From the previous concept, we can say that the voltage v = v_m sinωt applied to a series RLC circuit drives a current in the circuit given by i = i_m sin(ωt + φ) where,

$i_{m}=\frac{v_{m}}{Z} \text { and } \phi=\tan ^{-1}\left(\frac{X_{C}-X_{L}}{R}\right)$

So, the instantaneous power is equals to -

$\begin{array}{l}{P_{instantaneous}=v i=\left(v_{m} \sin \omega t\right) \times\left[i_{m} \sin (\omega t+\phi)\right]} \\ \\ { By \ applying \ trigonometric \ application \,\ we \ get, \ }\end{array}$

$P_{instaneous} =\frac{v_{m} i}{2}[\cos \phi-\cos (2 \omega t+\phi)]$

If we calculate the average power, then the second term of RHS will become zero. Because it is time dependent and during one complete cycle, the summation will become zero.

$P_{Average}=\frac{v_{m} i_{m}}{2} \cos \phi=\frac{v_{m}}{\sqrt{2}} \frac{i_{m}}{\sqrt{2}} \cos \phi$

$P_{Average}=V I \cos \phi$

$P_{Average}=I^{2} Z \cos \phi$

From the above equation we can see that the average power dissipated depends on the voltage and current and the cosine of the phase angle φ between them. The quantity cosφ is called the power factor.

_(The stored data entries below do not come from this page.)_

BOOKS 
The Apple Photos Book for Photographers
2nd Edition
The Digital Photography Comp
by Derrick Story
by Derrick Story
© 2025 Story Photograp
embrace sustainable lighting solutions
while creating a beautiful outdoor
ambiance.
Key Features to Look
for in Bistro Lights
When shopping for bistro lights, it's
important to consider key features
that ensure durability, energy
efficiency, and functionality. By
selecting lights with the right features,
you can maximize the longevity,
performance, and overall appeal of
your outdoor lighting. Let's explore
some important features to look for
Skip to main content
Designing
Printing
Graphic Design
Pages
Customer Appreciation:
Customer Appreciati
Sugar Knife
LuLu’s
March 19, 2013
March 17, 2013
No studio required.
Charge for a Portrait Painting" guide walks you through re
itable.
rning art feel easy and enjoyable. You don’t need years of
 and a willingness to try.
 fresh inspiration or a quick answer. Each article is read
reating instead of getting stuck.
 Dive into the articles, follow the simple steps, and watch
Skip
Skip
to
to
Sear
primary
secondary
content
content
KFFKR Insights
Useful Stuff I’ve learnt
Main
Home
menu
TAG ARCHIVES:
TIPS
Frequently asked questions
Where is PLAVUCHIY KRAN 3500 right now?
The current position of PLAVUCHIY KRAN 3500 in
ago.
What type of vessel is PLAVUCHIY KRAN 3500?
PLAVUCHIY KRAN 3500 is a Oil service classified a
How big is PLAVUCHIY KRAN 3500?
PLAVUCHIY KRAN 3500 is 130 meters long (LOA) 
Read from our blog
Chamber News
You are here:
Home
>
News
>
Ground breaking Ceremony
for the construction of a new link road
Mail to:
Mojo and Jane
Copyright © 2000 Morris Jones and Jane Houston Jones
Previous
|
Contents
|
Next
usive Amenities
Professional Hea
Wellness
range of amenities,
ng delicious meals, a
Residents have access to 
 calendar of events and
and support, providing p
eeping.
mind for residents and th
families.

Let us discuss the power factor for various cases -

Resistive circuit: If in the circuit, only pure R is present, it is called resistive.circuit In that case φ = 0, because cos φ =1. And if the power factor is 1, then there is maximum power dissipation.

Purely inductive or capacitive circuit: From the previous concept and from the phasor diagram of these cases, we can say that, if the circuit contains only an inductor or capacitor then the phase difference between voltage and current is $\frac{\pi}{2}$ . Therefore, cos φ = 0, and no power is dissipated even though a current is flowing in the circuit. This current is referred to as wattless current.

LCR series circuit: As we know that the phase angle in this case is -

$\varphi = tan^{-1} \frac{X_L-X_C}{R}$

So, $\varphi$ may be non-zero in R-L, R-C or R-L-C. And if it is non-zero, then there must be some power dissipation but that power dissipation is only in resistor.

Power dissipated at resonance in LCR circuit: As we know that at resonance, $X_C - X_L = 0$ , So, phase angle (φ) = 0. Therefore, cosφ = 1. So, $P = I^2Z = I^2R$ . That is, maximum power is dissipated in a circuit at resonance. The total dissipation is through resistor.